(Content revision data)
"""
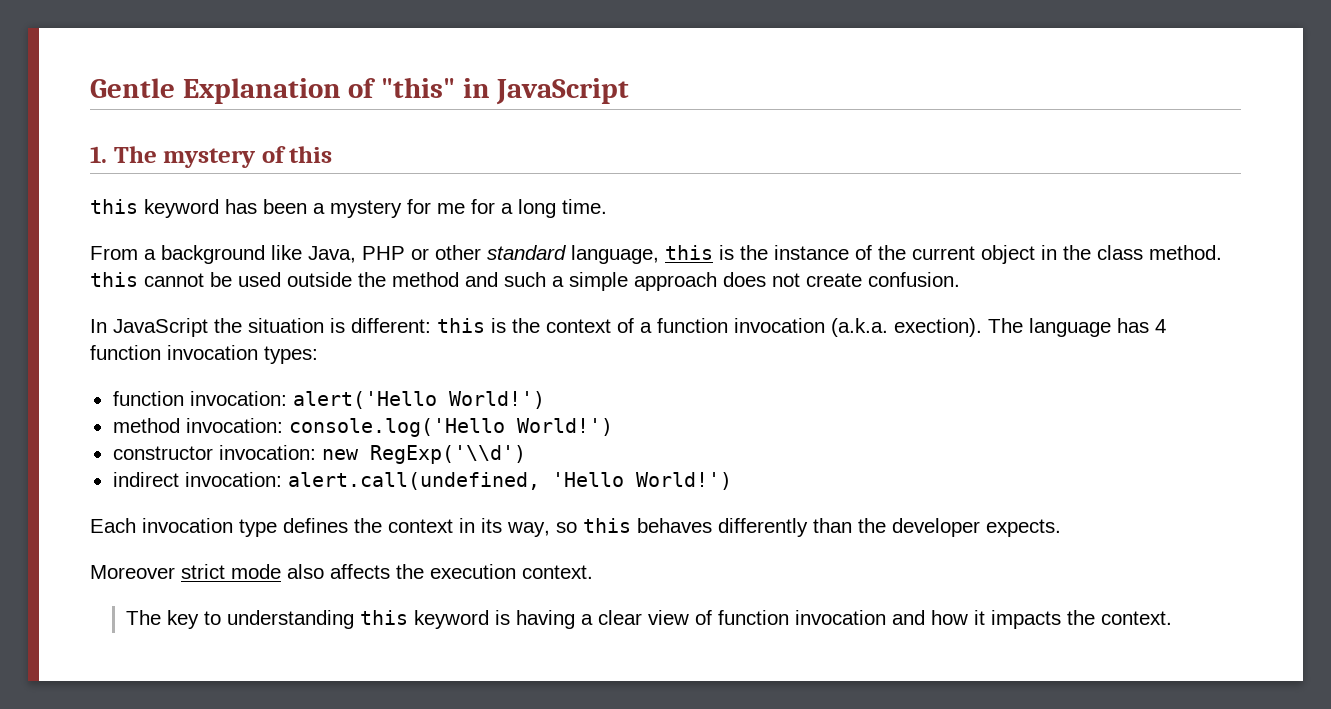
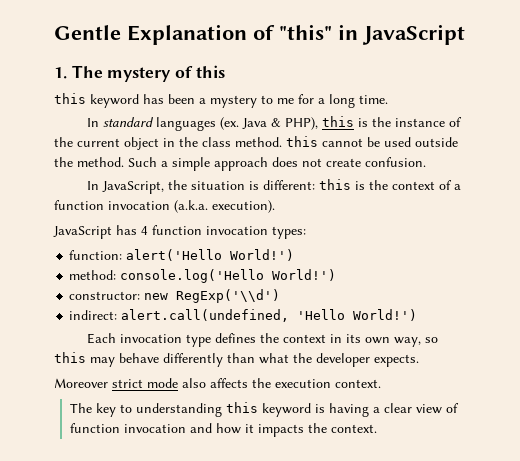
[407,199,431,214] for -> [261,95,273,104] to
[90,245,659,264] From a background like Java, PHP or other standard language, -> [87,117,319,131] In standard languages (ex. Java & PHP),
[392,272,546,287] method and such -> [77,157,157,167] method. Such
[113,318,208,337] JavaScript -> [102,181,165,194] JavaScript,
[894,318,1111,337] exection). The language -> [212,200,275,213] [53,226,112,239] execution). // JavaScript
[112,391,287,406] function invocation: -> [69,250,123,260] function:
[112,418,283,433] method invocation: -> [69,270,117,280] method:
[112,445,316,460] constructor invocation: -> [69,291,141,300] constructor:
[112,472,282,487] indirect invocation: -> [69,310,118,320] indirect:
(502, 525) none -> [365,337,391,344] own
[637,518,712,533] behaves -> [90,353,159,367] may behave
(852, 525) none -> [259,353,289,364] what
"""
INSTRUCTION: The span to give again runs from the line with "[112,445,316,460] constructor invocation: ->" through the last line of the records above; reproduce it exactly and nothing more.

EXERCISE OUTPUT:
[112,445,316,460] constructor invocation: -> [69,291,141,300] constructor:
[112,472,282,487] indirect invocation: -> [69,310,118,320] indirect:
(502, 525) none -> [365,337,391,344] own
[637,518,712,533] behaves -> [90,353,159,367] may behave
(852, 525) none -> [259,353,289,364] what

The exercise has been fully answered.